Provided text →
4.1. General principles

Action-potential evoked co-release of neurotransmitters leads to activation of multiple post-synaptic ionotropic receptors (if both are expressed) and subsequent current flow through these channels. In mammalian neurons, glutamate activates fast excitatory ionotropic receptors, including AMPA-type glutamate receptors (AMPARs) which mediate most of the inward current underlying excitatory PSCs (EPSCs). Conversely, GABA activates fast inhibitory ionotropic receptor GABAA/C receptors (GABARs), resulting in outward inhibitory PSCs (IPSCs). When both currents are generated near simultaneously, they overlap, resulting in a net composite, biphasic signal with reduced inward and outward components (Figure 1A). These currents may be measured separately [by holding membrane potential to reversal potentials of each receptor, AMPARs (∼0 mV) and GABARs (∼−60 mV) or through sequential pharmacological isolation of each signal] or simultaneously by holding at a potential intermediate (e.g.,−35 mV) to the reversal potentials. The latter approach is necessary for the analyses of trial-by-trial correlations in the appearance, timing, and amplitude of the currents.

4.2. Bulk measurements of co-release

When multiple pre-synaptic terminals are stimulated at the same time, either with an extracellular electrode or with optogenetics, many synapses will activate near synchronously, leading to a bulk PSC. In this case, differential kinetics related to channel opening and closing can be used to identify neurotransmitter content from the mixed PSC measurements. In the case of glutamate/GABA co-release, AMPARs have significantly faster kinetics than GABARs and the respective currents are further distinguished by their signs [i.e., inward (−) and outward (+)].

Entries drawn from a dataset

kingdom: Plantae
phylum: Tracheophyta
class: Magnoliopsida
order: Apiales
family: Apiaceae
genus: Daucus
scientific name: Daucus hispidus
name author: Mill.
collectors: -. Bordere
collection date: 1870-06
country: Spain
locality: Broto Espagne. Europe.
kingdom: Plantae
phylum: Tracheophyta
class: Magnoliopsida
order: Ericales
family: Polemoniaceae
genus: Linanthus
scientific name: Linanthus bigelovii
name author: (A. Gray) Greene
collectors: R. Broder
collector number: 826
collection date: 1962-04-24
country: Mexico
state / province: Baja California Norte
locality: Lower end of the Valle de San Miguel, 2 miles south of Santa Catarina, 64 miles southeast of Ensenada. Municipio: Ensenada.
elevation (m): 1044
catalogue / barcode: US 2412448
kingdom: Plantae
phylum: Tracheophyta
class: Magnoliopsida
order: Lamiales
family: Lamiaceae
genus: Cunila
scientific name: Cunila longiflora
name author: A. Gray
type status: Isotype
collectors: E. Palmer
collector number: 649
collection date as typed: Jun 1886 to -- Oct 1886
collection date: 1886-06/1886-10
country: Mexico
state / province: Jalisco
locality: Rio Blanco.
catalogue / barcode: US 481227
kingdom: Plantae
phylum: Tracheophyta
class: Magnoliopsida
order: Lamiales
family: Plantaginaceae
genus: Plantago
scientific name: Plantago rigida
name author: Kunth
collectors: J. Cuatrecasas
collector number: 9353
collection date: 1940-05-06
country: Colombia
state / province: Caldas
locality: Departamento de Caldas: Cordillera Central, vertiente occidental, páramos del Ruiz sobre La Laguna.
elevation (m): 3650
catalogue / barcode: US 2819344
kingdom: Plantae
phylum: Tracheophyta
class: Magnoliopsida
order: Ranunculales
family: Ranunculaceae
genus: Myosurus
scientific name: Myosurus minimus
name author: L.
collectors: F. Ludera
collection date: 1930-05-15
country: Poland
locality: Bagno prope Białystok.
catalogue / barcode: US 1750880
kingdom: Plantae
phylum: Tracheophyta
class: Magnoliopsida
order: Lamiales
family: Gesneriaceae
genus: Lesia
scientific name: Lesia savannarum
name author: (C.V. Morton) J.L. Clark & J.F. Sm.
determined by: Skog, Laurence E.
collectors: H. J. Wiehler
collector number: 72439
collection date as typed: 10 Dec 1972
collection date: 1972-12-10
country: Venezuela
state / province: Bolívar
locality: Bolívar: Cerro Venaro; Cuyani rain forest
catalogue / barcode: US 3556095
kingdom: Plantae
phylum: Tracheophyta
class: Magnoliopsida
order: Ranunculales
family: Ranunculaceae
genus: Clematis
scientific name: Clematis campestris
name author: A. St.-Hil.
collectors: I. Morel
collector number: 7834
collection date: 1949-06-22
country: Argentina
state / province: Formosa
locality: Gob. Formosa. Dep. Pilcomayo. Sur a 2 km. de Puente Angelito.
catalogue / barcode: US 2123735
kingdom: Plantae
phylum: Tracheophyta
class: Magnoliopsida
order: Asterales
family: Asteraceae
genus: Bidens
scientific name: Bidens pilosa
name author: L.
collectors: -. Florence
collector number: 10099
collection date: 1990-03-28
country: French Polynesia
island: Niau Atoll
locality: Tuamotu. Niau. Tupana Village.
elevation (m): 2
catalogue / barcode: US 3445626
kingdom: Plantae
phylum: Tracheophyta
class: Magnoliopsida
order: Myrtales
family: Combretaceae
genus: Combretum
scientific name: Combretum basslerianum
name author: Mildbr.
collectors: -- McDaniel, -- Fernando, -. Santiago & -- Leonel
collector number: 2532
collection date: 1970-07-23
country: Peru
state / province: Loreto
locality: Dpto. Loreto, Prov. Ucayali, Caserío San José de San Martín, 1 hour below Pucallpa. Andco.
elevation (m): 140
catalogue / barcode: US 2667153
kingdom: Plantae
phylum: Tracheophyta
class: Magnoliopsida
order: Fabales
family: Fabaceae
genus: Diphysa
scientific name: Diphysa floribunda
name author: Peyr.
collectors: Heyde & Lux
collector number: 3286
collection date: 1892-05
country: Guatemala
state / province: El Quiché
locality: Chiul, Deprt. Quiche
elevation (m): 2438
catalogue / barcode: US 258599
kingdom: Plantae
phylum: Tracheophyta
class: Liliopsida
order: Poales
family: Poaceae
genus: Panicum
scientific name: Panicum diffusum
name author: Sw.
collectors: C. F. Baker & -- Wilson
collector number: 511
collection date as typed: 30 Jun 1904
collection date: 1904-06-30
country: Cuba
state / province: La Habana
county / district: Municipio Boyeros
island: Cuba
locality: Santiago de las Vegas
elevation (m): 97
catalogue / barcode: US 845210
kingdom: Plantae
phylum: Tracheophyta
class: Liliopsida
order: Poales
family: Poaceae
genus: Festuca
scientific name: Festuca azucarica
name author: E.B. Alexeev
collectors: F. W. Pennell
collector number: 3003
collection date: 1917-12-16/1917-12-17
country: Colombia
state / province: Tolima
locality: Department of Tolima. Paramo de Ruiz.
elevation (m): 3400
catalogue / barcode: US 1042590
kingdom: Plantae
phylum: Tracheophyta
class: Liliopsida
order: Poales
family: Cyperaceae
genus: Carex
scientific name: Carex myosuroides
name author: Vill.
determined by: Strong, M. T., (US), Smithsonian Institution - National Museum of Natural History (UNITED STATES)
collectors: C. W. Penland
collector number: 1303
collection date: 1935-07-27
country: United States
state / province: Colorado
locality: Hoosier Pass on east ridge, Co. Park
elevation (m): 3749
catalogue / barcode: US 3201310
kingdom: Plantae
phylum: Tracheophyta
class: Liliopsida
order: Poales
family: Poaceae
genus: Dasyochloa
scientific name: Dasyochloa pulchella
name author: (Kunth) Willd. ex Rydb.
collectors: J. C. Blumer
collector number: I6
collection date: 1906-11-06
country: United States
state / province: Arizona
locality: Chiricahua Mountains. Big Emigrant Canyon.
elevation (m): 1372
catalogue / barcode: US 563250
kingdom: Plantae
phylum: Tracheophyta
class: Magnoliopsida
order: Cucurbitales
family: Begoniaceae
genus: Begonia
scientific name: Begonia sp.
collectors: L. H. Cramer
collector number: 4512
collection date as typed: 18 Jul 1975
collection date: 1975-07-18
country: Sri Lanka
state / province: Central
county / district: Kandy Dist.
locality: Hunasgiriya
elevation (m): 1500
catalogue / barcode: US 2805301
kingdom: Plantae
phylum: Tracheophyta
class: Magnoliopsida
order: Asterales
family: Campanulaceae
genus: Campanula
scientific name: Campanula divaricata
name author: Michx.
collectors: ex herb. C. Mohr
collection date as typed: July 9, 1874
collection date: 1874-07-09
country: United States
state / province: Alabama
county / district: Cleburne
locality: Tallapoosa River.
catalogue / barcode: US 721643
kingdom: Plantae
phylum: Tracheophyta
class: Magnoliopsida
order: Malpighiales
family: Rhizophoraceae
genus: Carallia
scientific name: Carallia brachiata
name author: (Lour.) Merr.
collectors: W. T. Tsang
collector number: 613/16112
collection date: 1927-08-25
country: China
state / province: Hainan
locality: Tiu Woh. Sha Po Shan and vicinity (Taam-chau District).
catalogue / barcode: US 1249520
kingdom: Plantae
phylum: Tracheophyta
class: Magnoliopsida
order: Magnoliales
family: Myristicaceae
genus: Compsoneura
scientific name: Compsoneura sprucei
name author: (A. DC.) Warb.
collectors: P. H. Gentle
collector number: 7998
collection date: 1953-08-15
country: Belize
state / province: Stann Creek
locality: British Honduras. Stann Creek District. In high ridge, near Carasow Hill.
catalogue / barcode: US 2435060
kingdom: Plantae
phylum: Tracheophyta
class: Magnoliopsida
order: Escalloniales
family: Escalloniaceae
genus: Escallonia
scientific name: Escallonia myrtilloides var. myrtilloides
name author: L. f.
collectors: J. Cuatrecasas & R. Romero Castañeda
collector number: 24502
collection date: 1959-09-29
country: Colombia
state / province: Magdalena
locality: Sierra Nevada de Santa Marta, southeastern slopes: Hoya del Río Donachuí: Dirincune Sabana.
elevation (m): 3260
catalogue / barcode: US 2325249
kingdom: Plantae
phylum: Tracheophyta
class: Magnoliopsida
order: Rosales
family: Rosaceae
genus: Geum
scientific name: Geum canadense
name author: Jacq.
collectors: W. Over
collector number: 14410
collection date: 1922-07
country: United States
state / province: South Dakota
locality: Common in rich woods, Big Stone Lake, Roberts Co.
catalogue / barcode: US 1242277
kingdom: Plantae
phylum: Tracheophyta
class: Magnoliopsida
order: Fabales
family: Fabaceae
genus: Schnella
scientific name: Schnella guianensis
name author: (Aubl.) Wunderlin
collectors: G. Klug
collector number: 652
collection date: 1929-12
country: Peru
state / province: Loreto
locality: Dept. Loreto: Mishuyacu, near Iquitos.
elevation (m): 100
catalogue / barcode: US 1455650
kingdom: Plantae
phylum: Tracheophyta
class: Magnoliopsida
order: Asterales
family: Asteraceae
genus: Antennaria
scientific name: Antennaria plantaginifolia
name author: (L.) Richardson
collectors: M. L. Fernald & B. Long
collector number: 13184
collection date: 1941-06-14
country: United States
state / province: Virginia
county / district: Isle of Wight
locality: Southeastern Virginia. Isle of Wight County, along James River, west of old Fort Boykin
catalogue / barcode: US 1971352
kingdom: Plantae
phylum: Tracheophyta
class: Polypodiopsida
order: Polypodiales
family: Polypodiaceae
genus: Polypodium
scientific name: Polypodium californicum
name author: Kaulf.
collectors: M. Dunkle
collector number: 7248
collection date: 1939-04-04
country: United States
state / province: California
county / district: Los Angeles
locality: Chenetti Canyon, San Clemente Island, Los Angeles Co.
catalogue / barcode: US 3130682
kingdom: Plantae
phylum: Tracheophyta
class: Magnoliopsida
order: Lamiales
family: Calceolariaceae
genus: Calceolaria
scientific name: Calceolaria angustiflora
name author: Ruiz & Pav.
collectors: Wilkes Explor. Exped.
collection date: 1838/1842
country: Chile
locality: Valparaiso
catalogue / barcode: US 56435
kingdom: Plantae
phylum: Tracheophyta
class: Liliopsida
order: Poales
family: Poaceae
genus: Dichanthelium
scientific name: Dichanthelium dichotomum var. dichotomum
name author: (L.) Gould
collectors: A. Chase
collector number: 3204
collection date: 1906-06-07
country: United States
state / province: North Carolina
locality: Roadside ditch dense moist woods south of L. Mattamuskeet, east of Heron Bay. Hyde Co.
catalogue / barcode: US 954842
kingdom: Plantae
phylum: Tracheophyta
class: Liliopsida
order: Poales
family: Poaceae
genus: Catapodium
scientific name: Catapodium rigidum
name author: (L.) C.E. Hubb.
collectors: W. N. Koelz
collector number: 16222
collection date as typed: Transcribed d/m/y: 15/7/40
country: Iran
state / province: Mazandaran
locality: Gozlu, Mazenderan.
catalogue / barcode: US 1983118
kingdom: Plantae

Exercise tasks →
a: According to the text on neurotransmitter co-release, which receptors mediate most of the inward current underlying excitatory PSCs?
b: From the text on neurotransmitter co-release, echo the passage that begins at the words "When multiple pre-synaptic" and stops after "and outward (+)].".

Solutions per task →
a: AMPA-type glutamate receptors (AMPARs)

b:
When multiple pre-synaptic terminals are stimulated at the same time, either with an extracellular electrode or with optogenetics, many synapses will activate near synchronously, leading to a bulk PSC. In this case, differential kinetics related to channel opening and closing can be used to identify neurotransmitter content from the mixed PSC measurements. In the case of glutamate/GABA co-release, AMPARs have significantly faster kinetics than GABARs and the respective currents are further distinguished by their signs [i.e., inward (−) and outward (+)].